While most people get a refund from the IRS when they file their taxes, some do not. If you owe federal taxes, the IRS has several ways for you to pay. Here are six tips for people who owe taxes:

1. Pay your tax bill.  If you get a bill from the IRS, you’ll save money by paying it as soon as you can. If you can’t pay it in full, you should pay as much as you can. That will reduce the interest and penalties charged for late payment. You should think about using a credit card or getting a loan to pay the amount you owe. 

2. Use IRS Direct Pay.  The best way to pay your taxes is with the IRS Direct Pay tool. It’s the safe, easy and free way to pay from your checking or savings account. The tool walks you through five simple steps to pay your tax in one online session. Just click on the ‘Pay Your Tax Bill’ icon on the IRS home page.

3. Get a short-term extension to pay.  You may qualify for extra time to pay your taxes if you can pay in full in 120 days or less. You can apply online at IRS.gov. If you received a bill from the IRS you can also call the phone number listed on it. If you don’t have a bill, call 800-829-1040 for help. There is usually no set-up fee for a short-term extension.

4. Apply for a monthly payment plan.  If you owe $50,000 or less and need more time to pay, you can apply for an Online Payment Agreement on IRS.gov.

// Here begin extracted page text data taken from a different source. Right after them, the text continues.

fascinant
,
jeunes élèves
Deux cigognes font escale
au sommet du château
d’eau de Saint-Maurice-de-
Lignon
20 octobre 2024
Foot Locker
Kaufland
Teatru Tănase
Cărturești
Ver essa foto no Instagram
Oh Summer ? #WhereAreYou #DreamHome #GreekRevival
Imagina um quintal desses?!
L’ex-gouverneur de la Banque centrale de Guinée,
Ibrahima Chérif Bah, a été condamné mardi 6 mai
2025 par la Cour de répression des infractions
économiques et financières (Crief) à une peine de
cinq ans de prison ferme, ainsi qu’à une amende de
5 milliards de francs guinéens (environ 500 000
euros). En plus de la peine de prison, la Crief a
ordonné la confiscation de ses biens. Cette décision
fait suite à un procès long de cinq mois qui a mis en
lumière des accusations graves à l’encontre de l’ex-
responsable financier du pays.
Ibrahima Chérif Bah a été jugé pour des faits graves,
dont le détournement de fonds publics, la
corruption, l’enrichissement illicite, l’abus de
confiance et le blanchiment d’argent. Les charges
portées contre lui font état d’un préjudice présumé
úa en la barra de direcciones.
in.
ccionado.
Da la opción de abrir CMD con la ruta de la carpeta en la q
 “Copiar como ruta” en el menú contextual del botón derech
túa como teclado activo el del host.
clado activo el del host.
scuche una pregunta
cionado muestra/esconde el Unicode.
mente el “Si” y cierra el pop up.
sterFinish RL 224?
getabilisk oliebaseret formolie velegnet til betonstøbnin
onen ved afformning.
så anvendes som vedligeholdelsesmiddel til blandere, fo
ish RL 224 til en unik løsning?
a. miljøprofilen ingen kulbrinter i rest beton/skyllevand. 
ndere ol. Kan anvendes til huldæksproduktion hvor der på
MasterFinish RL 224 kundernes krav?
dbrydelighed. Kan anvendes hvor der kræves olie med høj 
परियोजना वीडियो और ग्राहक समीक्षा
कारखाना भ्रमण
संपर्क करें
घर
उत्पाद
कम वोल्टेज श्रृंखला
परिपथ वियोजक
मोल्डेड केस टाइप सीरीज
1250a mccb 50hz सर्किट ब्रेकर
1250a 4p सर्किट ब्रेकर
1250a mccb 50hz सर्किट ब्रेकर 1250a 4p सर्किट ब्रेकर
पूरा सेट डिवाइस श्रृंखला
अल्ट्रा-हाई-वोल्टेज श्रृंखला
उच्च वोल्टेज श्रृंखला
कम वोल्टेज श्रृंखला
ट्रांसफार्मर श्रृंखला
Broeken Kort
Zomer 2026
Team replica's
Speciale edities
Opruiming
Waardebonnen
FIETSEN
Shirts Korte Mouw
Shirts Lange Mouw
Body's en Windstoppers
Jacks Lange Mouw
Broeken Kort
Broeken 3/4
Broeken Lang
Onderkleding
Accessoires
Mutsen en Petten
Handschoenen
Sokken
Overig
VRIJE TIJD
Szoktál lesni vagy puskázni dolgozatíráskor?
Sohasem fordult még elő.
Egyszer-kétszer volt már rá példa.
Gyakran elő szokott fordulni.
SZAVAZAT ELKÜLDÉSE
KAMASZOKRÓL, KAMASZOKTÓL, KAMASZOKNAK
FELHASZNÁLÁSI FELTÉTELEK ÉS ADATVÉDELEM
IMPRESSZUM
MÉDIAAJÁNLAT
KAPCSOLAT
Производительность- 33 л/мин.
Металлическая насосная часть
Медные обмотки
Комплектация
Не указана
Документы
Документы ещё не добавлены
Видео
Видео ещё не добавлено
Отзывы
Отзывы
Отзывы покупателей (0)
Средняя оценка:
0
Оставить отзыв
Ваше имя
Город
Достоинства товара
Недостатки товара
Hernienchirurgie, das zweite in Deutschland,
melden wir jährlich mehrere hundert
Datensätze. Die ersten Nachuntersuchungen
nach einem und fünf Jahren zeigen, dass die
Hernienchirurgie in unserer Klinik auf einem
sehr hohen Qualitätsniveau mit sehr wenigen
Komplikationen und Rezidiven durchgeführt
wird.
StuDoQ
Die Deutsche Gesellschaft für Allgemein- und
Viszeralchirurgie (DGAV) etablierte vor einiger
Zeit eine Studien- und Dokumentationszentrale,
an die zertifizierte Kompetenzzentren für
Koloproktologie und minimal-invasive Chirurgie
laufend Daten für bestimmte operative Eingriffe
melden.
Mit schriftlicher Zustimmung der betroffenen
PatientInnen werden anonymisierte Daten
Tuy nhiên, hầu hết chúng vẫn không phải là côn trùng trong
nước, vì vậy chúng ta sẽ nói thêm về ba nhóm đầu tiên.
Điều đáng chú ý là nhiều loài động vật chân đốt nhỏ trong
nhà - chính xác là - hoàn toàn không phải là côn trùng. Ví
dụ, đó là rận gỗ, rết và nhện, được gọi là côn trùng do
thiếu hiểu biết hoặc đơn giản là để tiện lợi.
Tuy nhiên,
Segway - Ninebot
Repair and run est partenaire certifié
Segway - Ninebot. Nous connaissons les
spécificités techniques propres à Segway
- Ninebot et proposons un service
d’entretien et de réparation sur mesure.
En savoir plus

A direct debit payment plan is your best option. This plan is the lower-cost, hassle-free way to pay. The set-up fee is less than other plans. There are no reminders, no missed payments and no checks to write and mail. You can also use Form 9465, Installment Agreement Request, to apply. For more about payment plan options visit IRS.gov.

5. Consider an Offer in Compromise.  An Offer in Compromise lets you settle your tax debt for less than the full amount that you owe. An OIC may be an option if you can’t pay your tax in full. It may also apply if full payment will cause a financial hardship. You can use the OIC Pre-Qualifier tool to see if you qualify. It will also tell you what a reasonable offer might be.

6. Change your withholding or estimated tax.  You may be able to avoid owing the IRS in the future by having more taxes withheld from your pay. Do this by filing a new Form W-4, Employee’s Withholding Allowance Certificate, with your employer. The IRS Withholding Calculator on IRS.gov can help you fill out a new W-4. If you have income that’s not subject to withholding you may need to make estimated tax payments. See Form 1040-ES, Estimated Tax for Individuals for more on this topic.

To find out more see Publication 594, The IRS Collection Process.


IRS Payment Plan

This is the IRS site if you need to go on a payment plan.  It is far better to file your taxes and go on such a plan as the interest rate is quite reasonable and there will be no further failure to file penalties.   The penalties and interest rate are much higher when you don't file.  In short, the IRS does not like to be ignored.

And, for the record, extensions do not give you extra time to pay.  They merely allow you extra time gather your documents and file your taxes.  You are supposed to either pay at the time of extension or have made estimated payments. 

If you are getting a refund, there is no penatly for not filing on time.  However, returns can only be efiled until 15/Oct.  If a return can't be efiled, it will have to mailed in which delays the process greatly.